1. A registered nurse shall be
responsible for the nursing services of the department.
2. The number and type of other personnel
employed shall be determined by the volume and type of services provided and
type of patient served in the outpatient department.
(e) Necessary laboratory and other
diagnostic tests shall be available either through the facility or a laboratory
in a licensed facility or a laboratory licensed pursuant to KRS 333.030 and associated
administrative regulations.
(f) Medical case records shall be
maintained and, if appropriate, coordinated with other institution case
records.
1. The outpatient medical record shall be
filed in a location which ensures ready accessibility to the medical staff
members, nurses, and other personnel of the outpatient department.

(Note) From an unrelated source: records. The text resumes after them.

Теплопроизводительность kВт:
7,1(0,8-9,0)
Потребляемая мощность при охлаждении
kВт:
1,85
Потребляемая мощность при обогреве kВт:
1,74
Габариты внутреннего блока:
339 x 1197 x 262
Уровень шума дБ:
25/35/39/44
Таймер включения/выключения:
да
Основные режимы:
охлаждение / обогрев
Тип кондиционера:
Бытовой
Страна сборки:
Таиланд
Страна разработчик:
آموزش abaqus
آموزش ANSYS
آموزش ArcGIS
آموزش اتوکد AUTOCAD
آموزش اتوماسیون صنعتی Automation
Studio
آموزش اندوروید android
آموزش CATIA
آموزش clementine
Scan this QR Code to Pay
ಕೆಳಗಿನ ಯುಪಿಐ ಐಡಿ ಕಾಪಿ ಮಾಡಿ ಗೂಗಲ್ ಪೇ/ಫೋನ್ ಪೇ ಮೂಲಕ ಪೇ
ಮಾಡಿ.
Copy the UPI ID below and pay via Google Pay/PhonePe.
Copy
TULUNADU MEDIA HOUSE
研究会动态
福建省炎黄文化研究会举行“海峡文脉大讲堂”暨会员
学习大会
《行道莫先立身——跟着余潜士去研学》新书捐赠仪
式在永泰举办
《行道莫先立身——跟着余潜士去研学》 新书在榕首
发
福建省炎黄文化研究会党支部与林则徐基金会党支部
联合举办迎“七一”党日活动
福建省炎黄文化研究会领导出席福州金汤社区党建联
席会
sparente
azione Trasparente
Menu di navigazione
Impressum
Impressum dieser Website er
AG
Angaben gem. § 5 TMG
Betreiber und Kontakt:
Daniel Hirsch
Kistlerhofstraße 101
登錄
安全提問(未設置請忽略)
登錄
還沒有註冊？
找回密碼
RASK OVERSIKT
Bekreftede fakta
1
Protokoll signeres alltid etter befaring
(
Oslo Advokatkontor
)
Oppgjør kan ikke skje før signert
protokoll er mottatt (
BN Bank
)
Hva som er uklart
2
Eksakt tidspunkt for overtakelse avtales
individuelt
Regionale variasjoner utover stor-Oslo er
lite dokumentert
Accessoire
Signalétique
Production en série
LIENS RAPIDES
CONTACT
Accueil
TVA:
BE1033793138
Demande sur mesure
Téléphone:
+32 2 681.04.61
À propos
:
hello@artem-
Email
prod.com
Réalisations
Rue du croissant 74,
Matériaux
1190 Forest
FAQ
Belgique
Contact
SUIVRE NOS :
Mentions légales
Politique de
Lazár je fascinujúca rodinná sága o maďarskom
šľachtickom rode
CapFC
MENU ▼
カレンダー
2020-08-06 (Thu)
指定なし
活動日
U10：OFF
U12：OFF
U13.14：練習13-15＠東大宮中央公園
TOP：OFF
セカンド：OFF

2. Information in the medical record
shall be complete and sufficiently detailed relative to the patient's history,
physical examination, laboratory and other diagnostic tests, diagnosis, and
treatment to facilitate continuity of care. (14 Ky.R. 105; Am. 452;
eff. 9-10-1987; 18 Ky.R. 852; eff. 10-16-1991; 25 Ky.R. 2971; 26 Ky.R. 1161;
eff. 12-15-1999; 33 Ky.R. 1159; 1849; 2306; eff. 3-1-2007; TAm eff. 3-11-2011.)